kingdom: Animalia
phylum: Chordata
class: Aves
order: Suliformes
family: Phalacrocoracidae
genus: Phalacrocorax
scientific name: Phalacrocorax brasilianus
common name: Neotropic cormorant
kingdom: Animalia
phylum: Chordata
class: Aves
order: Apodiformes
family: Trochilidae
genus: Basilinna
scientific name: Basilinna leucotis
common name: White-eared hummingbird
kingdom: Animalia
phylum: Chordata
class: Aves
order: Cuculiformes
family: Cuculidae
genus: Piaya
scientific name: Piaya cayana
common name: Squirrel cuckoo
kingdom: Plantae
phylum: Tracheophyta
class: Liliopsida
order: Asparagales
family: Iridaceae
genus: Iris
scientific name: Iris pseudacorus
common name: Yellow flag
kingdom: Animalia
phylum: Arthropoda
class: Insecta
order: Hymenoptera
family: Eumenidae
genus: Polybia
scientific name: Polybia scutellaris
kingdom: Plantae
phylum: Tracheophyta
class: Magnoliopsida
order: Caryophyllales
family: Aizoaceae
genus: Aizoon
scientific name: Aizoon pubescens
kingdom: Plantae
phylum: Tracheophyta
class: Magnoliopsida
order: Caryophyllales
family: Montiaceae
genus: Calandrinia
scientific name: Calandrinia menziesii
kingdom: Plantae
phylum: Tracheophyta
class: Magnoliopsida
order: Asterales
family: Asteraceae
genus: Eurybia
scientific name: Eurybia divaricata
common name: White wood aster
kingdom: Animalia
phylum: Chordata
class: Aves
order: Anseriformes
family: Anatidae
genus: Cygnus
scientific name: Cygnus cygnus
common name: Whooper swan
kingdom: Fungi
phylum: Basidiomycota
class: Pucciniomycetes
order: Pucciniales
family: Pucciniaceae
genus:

* _STATED TASK_: Number every line above in a list, leaving out any blank lines.

* _PROBLEM SOLUTION_:
1. kingdom: Animalia
2. phylum: Chordata
3. class: Aves
4. order: Suliformes
5. family: Phalacrocoracidae
6. genus: Phalacrocorax
7. scientific name: Phalacrocorax brasilianus
8. common name: Neotropic cormorant
9. kingdom: Animalia
10. phylum: Chordata
11. class: Aves
12. order: Apodiformes
13. family: Trochilidae
14. genus: Basilinna
15. scientific name: Basilinna leucotis
16. common name: White-eared hummingbird
17. kingdom: Animalia
18. phylum: Chordata
19. class: Aves
20. order: Cuculiformes
21. family: Cuculidae
22. genus: Piaya
23. scientific name: Piaya cayana
24. common name: Squirrel cuckoo
25. kingdom: Plantae
26. phylum: Tracheophyta
27. class: Liliopsida
28. order: Asparagales
29. family: Iridaceae
30. genus: Iris
31. scientific name: Iris pseudacorus
32. common name: Yellow flag
33. kingdom: Animalia
34. phylum: Arthropoda
35. class: Insecta
36. order: Hymenoptera
37. family: Eumenidae
38. genus: Polybia
39. scientific name: Polybia scutellaris
40. kingdom: Plantae
41. phylum: Tracheophyta
42. class: Magnoliopsida
43. order: Caryophyllales
44. family: Aizoaceae
45. genus: Aizoon
46. scientific name: Aizoon pubescens
47. kingdom: Plantae
48. phylum: Tracheophyta
49. class: Magnoliopsida
50. order: Caryophyllales
51. family: Montiaceae
52. genus: Calandrinia
53. scientific name: Calandrinia menziesii
54. kingdom: Plantae
55. phylum: Tracheophyta
56. class: Magnoliopsida
57. order: Asterales
58. family: Asteraceae
59. genus: Eurybia
60. scientific name: Eurybia divaricata
61. common name: White wood aster
62. kingdom: Animalia
63. phylum: Chordata
64. class: Aves
65. order: Anseriformes
66. family: Anatidae
67. genus: Cygnus
68. scientific name: Cygnus cygnus
69. common name: Whooper swan
70. kingdom: Fungi
71. phylum: Basidiomycota
72. class: Pucciniomycetes
73. order: Pucciniales
74. family: Pucciniaceae
75. genus:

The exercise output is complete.